Dirigido por Roberto Berliner, que até então só tinha trabalhado em documentários, e roteirizado em colaboração por Patrícia Andrade e Vitor Leite a partir do livro de Beto Silva, “Julio Sumiu” é a típica comédia enlatada que tem saído a rodo no circuito nacional nos últimos anos. Na trama, uma família comum, composta de pessoas comuns e colocadas em uma situação absurda para gerar conflito, baseando sua comicidade no exagero que este provoca, em todos os sentidos possíveis, nos indivíduos envolvidos em tal contexto.

Teoricamente, esta é uma proposta que teria boas chances de dar certo. Uma abordagem eficiente acerca de uma tradicional família brasileira desta nova classe média que emergiu na última década, com seus medos, vícios e dramas, poderia render uma ótima comédia.
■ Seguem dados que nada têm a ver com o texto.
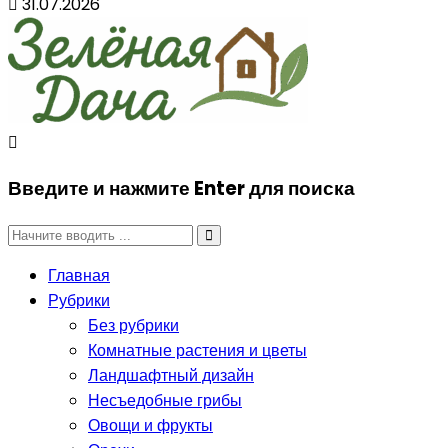
31.07.2026
Введите и нажмите Enter для поиска
Главная
Рубрики
Без рубрики
Комнатные растения и цветы
Ландшафтный дизайн
Несъедобные грибы
Овощи и фрукты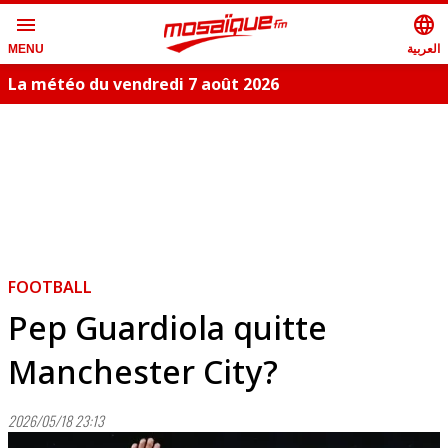
menu
language
العربية
MENU
La météo du vendredi 7 août 2026
FOOTBALL
Pep Guardiola quitte
Manchester City?
2026/05/18 23:13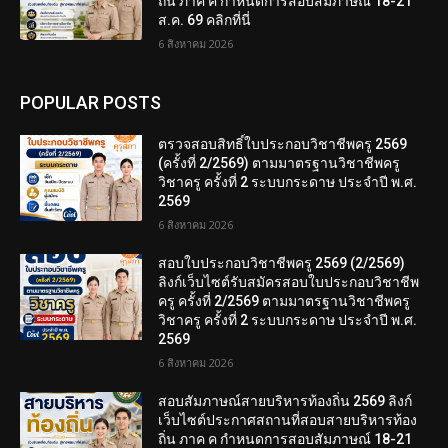
ถิ่น ภาค ค กำหนดการสอบสัมภาษณ์ 18-21
ส.ค. 69 คลิกที่นี่
6 สิงหาคม 2026
POPULAR POSTS
ตรวจสอบสิทธิ์ใบประกอบวิชาชีพครู 2569
(ครั้งที่ 2/2569) ตามมาตรฐานวิชาชีพครู
วิชาครู ครั้งที่ 2 ระบบกระดาษ ประจำปี พ.ศ.
2569
6 สิงหาคม 2026
สอบใบประกอบวิชาชีพครู 2569 (2/2569)
ลิงก์เว็บไซต์รับสมัครสอบใบประกอบวิชาชีพ
ครู ครั้งที่ 2/2569 ตามมาตรฐานวิชาชีพครู
วิชาครู ครั้งที่ 2 ระบบกระดาษ ประจำปี พ.ศ.
2569
6 สิงหาคม 2026
สอบสัมภาษณ์สายบริหารท้องถิ่น 2569 ลิงก์
เว็บไซต์ประกาศสถานที่สอบสายบริหารท้อง
ถิ่น ภาค ค กำหนดการสอบสัมภาษณ์ 18-21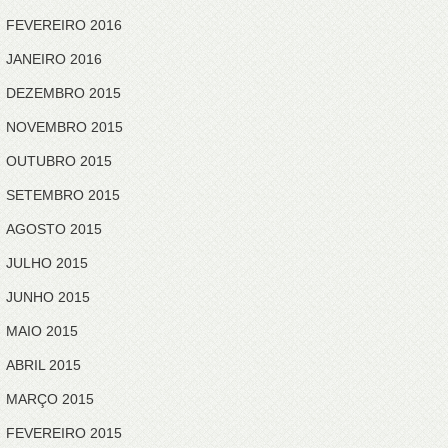
FEVEREIRO 2016
JANEIRO 2016
DEZEMBRO 2015
NOVEMBRO 2015
OUTUBRO 2015
SETEMBRO 2015
AGOSTO 2015
JULHO 2015
JUNHO 2015
MAIO 2015
ABRIL 2015
MARÇO 2015
FEVEREIRO 2015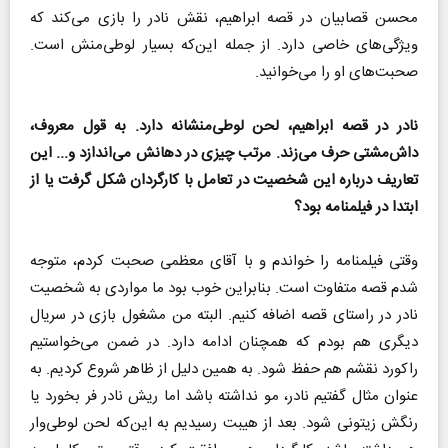
محسن قصابیان در قصه‌ ابراهیم، نقش نادر را بازی می‌کند که
ویژگی‌های خاصی دارد. از جمله این‌که بسیار لوطی‌منش است.
صحبت‌های او را می‌خوانید.
نادر در قصه‌ ابراهیم، لحن لوطی‌منشانه دارد. به قول معروف،
داش‌مشتی حرف می‌زند. مرتب چیزی در دهانش می‌اندازد و... این
تعاریف درباره این شخصیت در تعامل با کارگردان شکل گرفت یا از
ابتدا در فیلمنامه بود؟
وقتی فیلمنامه را خواندم و با آقای معظمی صحبت کردم، متوجه
شدم قصه متفاوت است. بنابراین خوب بود ما مواردی به شخصیت
نادر در راستای قصه اضافه کنیم. البته من مشغول بازی در سریال
دیگری هم بودم که همچنان ادامه دارد. در ضمن می‌خواستیم
راکورد نقشم هم حفظ شود. به همین دلیل از ظاهر شروع کردیم. به
عنوان مثال گفتیم نادر، مو نداشته باشد اما ریش نادر فر بخورد یا
رنگش زیتونی شود. بعد از هیبت رسیدیم به این‌که لحن لوطی‌وار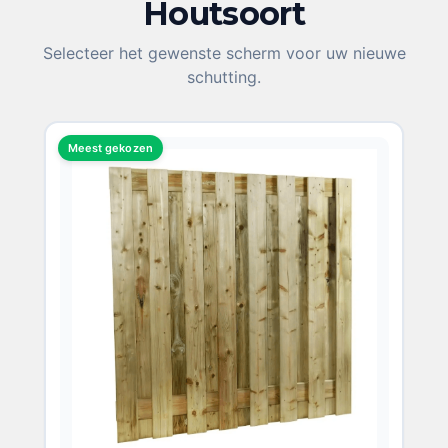
Houtsoort
KIES UW HOUTSOORT
Selecteer het gewenste scherm voor uw nieuwe
schutting.
Meest gekozen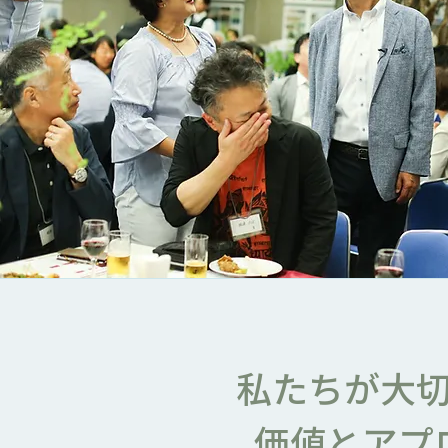
私たちが大
価値とアプ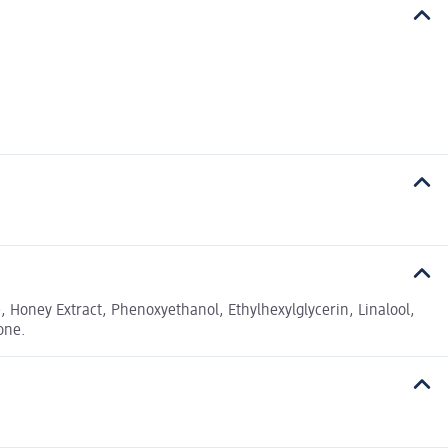
, Honey Extract, Phenoxyethanol, Ethylhexylglycerin, Linalool,
ione.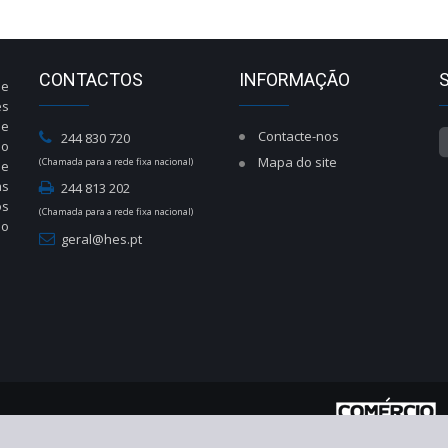
CONTACTOS
INFORMAÇÃO
de
es
de
Contacte-nos
244 830 720
do
Mapa do site
(Chamada para a rede fixa nacional)
de
às
244 813 202
os
(Chamada para a rede fixa nacional)
ão
geral@hes.pt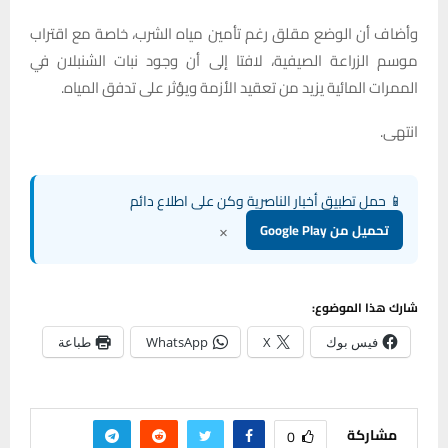
وأضاف أن الوضع مقلق رغم تأمين مياه الشرب، خاصة مع اقتراب
موسم الزراعة الصيفية، لافتا إلى أن وجود نبات الشنبلان في
الممرات المائية يزيد من تعقيد الأزمة ويؤثر على تدفق المياه.
انتهى.
📱 حمل تطبيق أخبار الناصرية وكن على اطلاع دائم
×
تحميل من Google Play
شارك هذا الموضوع:
فيس بوك
X
WhatsApp
طباعة
مشاركة
0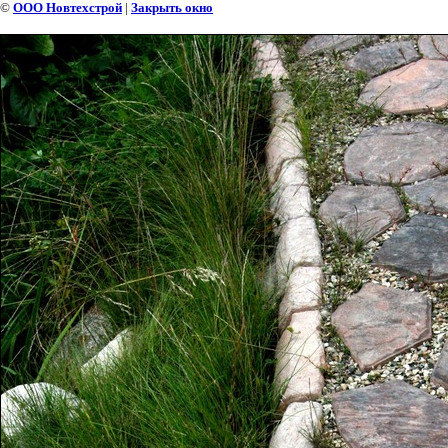
©
ООО Новтехстрой
|
Закрыть окно
САДОВЫЙ БОРДЮР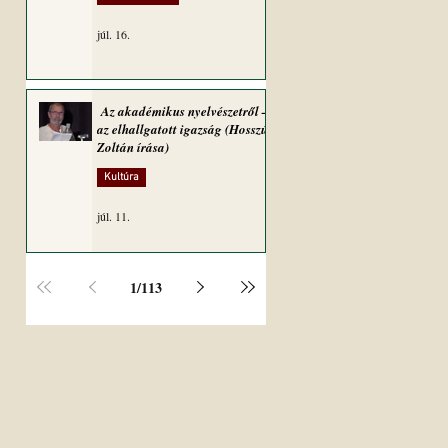
júl. 16.
Az akadémikus nyelvészetről –
az elhallgatott igazság (Hosszú
Zoltán írása)
Kultúra
júl. 11.
1
/
113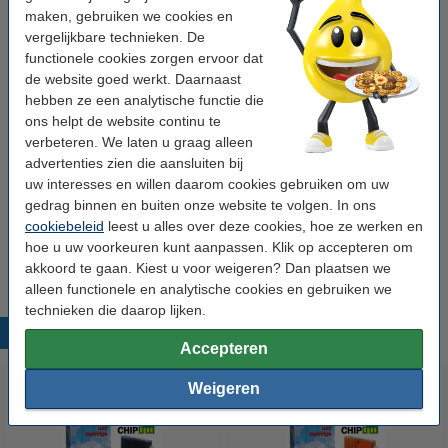
maken, gebruiken we cookies en
vergelijkbare technieken. De
Tip
functionele cookies zorgen ervoor dat
Wij adviseren u om deze cartridge i.p.v. de originele cartridge te
de website goed werkt. Daarnaast
nemen.
hebben ze een analytische functie die
ons helpt de website continu te
Tip: kleur bestellen
verbeteren. We laten u graag alleen
HP 364XL kleur cyaan/magenta/geel (123inkt
advertenties zien die aansluiten bij
huismerk) voor
€ 35,-
uw interesses en willen daarom cookies gebruiken om uw
gedrag binnen en buiten onze website te volgen. In ons
Tip: multipack bestellen
cookiebeleid
leest u alles over deze cookies, hoe ze werken en
Zwart + 3 kleuren (123inkt huismerk) voor
€ 49,50
hoe u uw voorkeuren kunt aanpassen. Klik op accepteren om
akkoord te gaan. Kiest u voor weigeren? Dan plaatsen we
alleen functionele en analytische cookies en gebruiken we
technieken die daarop lijken.
Populaire producten
Accepteren
Weigeren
O problema maior reside em um roteiro que, ainda que o tente fazer de forma muito tímida, prefere apostar em personagens estereotipados e unidimensionais, com motivações vazias e sem aparente explicação, além de carregar um enredo básico e inconsistente, de pouquíssima criatividade.
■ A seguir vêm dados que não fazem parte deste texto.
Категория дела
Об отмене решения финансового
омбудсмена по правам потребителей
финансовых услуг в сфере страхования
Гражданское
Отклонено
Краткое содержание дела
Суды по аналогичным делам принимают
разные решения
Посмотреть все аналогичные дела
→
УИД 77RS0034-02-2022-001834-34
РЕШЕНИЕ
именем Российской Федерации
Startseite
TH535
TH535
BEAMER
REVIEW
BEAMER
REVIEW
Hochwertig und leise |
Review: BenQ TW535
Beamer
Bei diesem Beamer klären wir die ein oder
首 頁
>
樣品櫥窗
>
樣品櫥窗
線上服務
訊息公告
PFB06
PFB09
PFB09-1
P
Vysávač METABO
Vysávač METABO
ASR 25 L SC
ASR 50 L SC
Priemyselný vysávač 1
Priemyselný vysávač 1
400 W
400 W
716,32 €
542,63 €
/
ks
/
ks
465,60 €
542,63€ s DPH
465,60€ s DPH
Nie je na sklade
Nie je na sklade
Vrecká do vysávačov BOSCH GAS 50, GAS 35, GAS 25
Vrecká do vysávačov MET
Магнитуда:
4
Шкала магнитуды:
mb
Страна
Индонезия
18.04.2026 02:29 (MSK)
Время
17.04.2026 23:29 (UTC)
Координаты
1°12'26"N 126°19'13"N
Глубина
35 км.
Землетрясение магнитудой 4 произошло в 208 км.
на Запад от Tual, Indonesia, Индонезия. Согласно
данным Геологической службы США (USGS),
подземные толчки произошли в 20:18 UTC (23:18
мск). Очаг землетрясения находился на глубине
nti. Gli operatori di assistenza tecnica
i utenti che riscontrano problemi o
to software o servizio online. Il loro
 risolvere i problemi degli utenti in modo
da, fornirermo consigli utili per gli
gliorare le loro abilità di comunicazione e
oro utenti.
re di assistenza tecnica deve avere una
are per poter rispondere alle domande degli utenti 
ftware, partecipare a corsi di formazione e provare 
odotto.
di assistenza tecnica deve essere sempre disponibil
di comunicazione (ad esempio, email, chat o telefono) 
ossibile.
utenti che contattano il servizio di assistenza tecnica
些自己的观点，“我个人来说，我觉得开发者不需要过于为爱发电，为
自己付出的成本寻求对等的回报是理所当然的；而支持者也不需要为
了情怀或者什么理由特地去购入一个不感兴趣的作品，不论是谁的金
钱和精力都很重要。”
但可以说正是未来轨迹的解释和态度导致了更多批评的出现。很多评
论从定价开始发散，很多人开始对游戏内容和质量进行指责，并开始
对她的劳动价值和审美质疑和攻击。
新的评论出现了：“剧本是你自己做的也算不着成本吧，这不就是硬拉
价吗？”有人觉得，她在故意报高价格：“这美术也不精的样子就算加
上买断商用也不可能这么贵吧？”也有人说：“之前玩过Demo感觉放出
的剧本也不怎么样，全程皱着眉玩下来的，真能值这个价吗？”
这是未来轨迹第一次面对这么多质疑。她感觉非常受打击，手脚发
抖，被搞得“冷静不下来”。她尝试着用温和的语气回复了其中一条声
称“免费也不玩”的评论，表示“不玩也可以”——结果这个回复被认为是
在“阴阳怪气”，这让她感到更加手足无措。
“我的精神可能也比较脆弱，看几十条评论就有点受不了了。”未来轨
Equilibrando duas linhas narrativas paralelas sem qualquer inspiração, o longa se desenvolve de maneira previsível e recheado de momentos extremamente descartáveis. A personagem de Carolina Dieckmann, Madalena, por exemplo, poderia ter sido cortada sem qualquer tipo de prejuízo para a história. Mas evidente que os realizadores preferem tê-la no elenco apenas para explorar seu sex-appeal, quase como se tivessem consciência da fragilidade da trama e quisessem prender a atenção dos espectadores da maneira mais apelativa possível. Sobre isso, o longo plano que apresenta a, sim, bela e sensual Madalena, é absolutamente sintomático.
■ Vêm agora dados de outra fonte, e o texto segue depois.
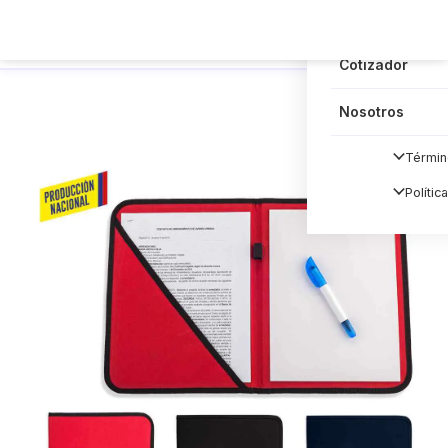
Blog
Cotizador
Nosotros
Términ
Polític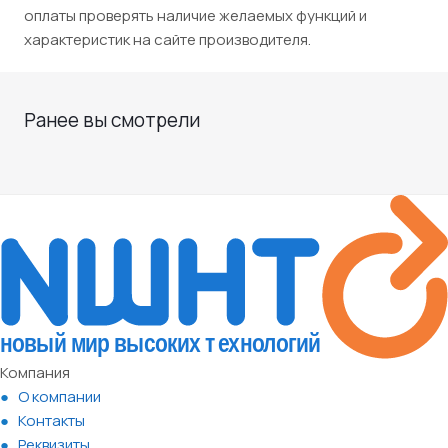
оплаты проверять наличие желаемых функций и
характеристик на сайте производителя.
Ранее вы смотрели
Компания
О компании
Контакты
Реквизиты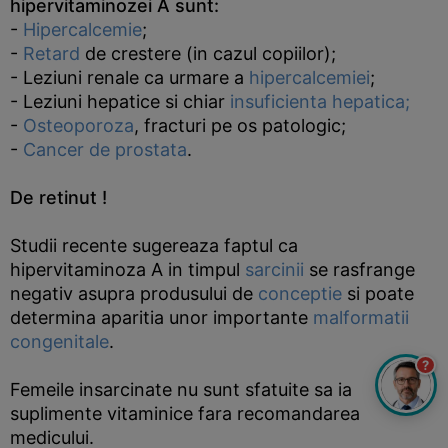
hipervitaminozei A sunt:
-
Hipercalcemie
;
-
Retard
de crestere (in cazul copiilor);
- Leziuni renale ca urmare a
hipercalcemiei
;
- Leziuni hepatice si chiar
insuficienta hepatica;
-
Osteoporoza
, fracturi pe os patologic;
-
Cancer de prostata
.
De retinut !
Studii recente sugereaza faptul ca
hipervitaminoza A in timpul
sarcinii
se rasfrange
negativ asupra produsului de
conceptie
si poate
determina aparitia unor importante
malformatii
congenitale
.
?
Femeile insarcinate nu sunt sfatuite sa ia
suplimente vitaminice fara recomandarea
medicului.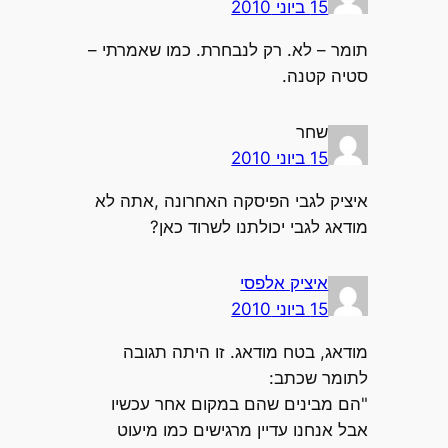
15 ביוני 2010
תומר – לא. רק לנבחרת. כמו שאמרתי –
סטיה קטנה.
שחר
15 ביוני 2010
איציק לגבי הפיסקה האחרונה ,אתה לא
מודאג לגבי יכולתנו לשרוד כאן?
איציק אלפסי
15 ביוני 2010
מודאג, בטח מודאג. זו היתה תגובה
לתומר שכתב:
"הם מבינים שהם במקום אחר עכשיו
אבל אנחנו עדיין מרגישים כמו מיעוט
Desta feita, se em dado momento da projeção nos deparamos com uma Dona Edna absolutamente transformada, vociferando as gírias de adolescente e/ou de traficantes que tanto foi motivo de repressão dela para com seu filho Silvinho, com um senhor de meia-idade tomado por um impulso corajoso de ex-militar, ou mesmo com um sistema policial corrupto e bizarramente falho, isto nada nos diz de muito significativo, uma vez que o roteiro não trabalha satisfatoriamente para tirar o máximo proveito de tais situações. Os arcos de cada personagem e a maneira forçada como eles se unem no terceiro ato são tão pobres que surge a dúvida se era essa a intenção cômica da película.

Funcionando apenas em instantes isolados, muito mais pela competência dos atores envolvidos do que pela abordagem em si, é justo destacar, entretanto, uma das únicas soluções criativas encontradas pelos realizadores: a resposta do mistério central. Sem revelar spoilers, evidentemente, é interessante notar como eles realmente souberam costurar uma solução aparentemente simples e banal de modo tão funcional e coerente com o que foi inicialmente apresentado, ainda que isto passe desapercebido por boa parte dos espectadores.

Assim, tendo uma estrutura episódica que poderia muito bem ter sido encaixada em um dos programas humorísticos de TV, é adequado afirmar que o resultado final de “Julio Sumiu” é bem fraco. No final, para “coroar” o que foi apresentado, ainda somos obrigados a ouvir a personagem de Lilia Cabral, sob a forma de narrativa (absolutamente incoerente com todo o longa, diga-se de passagem), fazer um discurso deveras constrangedor para encerrar a projeção.